WORK TO BE COMPLETED> For the entries that follow, retype exactly the lines from the one containing "Judge from the EM of the" to the one containing "Picture 1: First", inclusive, and only those. Images stay out of the copy.

SUPPLIED RECORDS Block Start

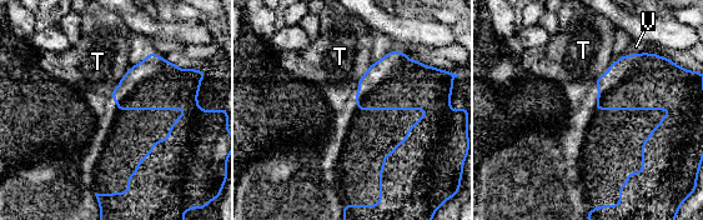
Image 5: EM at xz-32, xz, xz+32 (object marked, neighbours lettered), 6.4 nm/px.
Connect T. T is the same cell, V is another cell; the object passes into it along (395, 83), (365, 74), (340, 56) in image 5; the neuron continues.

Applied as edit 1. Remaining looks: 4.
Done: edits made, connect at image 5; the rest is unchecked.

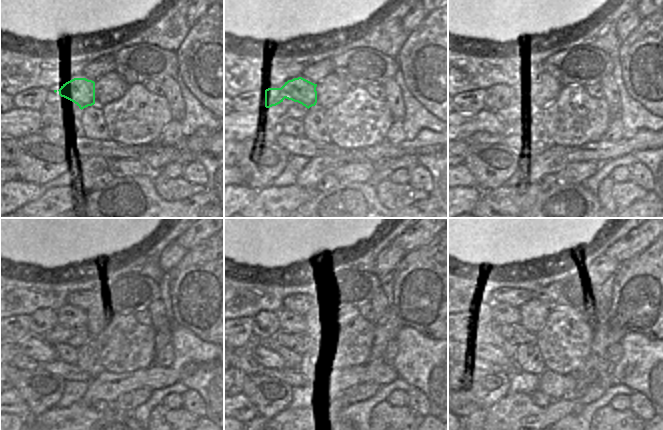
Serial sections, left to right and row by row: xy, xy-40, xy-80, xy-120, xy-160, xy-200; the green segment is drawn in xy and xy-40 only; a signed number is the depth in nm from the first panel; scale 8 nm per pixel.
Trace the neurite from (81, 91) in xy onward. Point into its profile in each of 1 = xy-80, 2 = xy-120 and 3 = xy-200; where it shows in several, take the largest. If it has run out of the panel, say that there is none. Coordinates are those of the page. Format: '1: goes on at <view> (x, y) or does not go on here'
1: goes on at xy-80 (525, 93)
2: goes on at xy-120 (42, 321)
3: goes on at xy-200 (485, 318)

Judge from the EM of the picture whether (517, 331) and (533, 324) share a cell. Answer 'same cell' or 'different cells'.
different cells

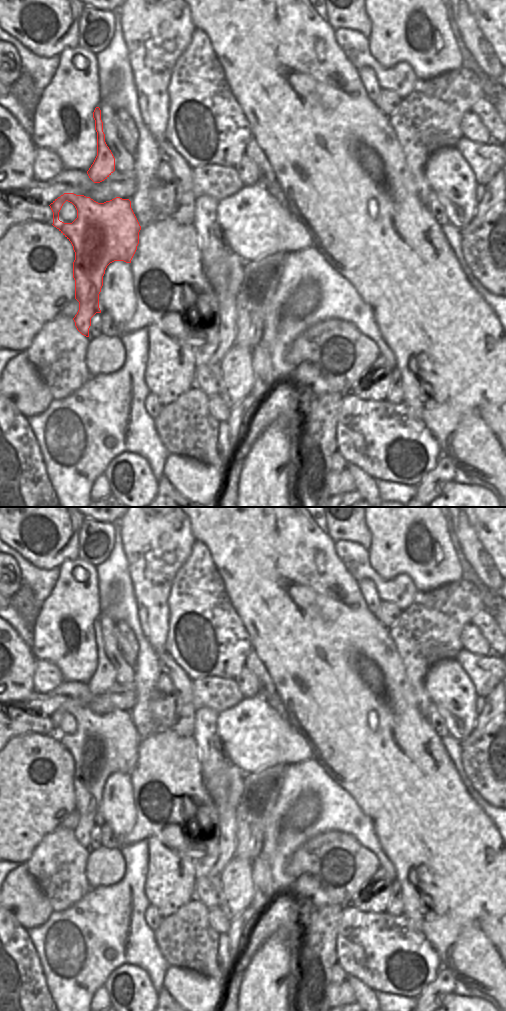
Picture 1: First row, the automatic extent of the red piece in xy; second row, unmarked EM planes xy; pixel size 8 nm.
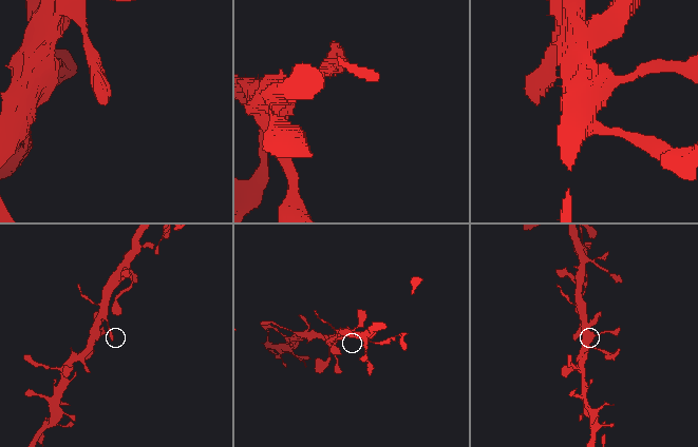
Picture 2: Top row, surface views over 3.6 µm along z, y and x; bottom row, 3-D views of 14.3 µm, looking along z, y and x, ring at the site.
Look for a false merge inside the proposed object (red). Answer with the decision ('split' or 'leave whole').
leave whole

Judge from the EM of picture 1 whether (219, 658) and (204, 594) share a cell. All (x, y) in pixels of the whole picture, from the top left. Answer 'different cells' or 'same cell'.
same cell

SUPPLIED RECORDS Block End
SUPPLIED RECORDS Block Start

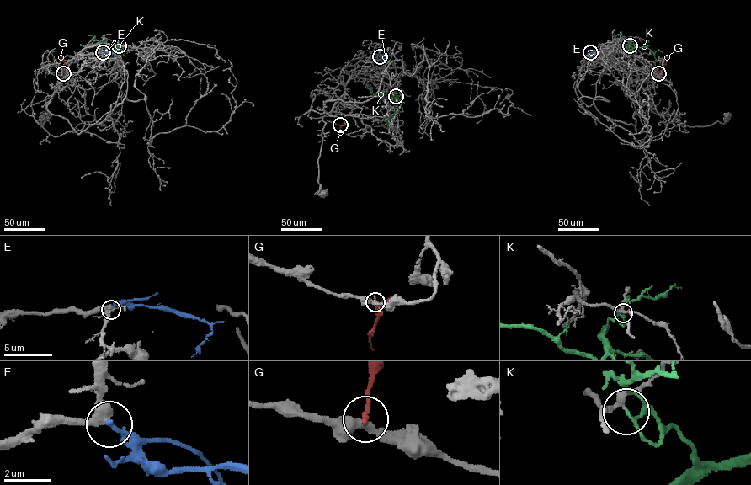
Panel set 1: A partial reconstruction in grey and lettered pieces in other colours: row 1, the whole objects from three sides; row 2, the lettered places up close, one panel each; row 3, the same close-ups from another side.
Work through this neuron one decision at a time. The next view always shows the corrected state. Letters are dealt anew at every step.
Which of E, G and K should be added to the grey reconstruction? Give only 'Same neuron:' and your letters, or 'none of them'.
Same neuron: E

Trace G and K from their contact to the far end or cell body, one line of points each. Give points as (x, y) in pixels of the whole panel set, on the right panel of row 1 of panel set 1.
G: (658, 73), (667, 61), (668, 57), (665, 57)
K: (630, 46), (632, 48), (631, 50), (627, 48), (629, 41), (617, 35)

SUPPLIED RECORDS Block End

RESULT OF THIS TASK>
Judge from the EM of the picture whether (517, 331) and (533, 324) share a cell. Answer 'same cell' or 'different cells'.
different cells

Picture 1: First row, the automatic extent of the red piece in xy; second row, unmarked EM planes xy; pixel size 8 nm.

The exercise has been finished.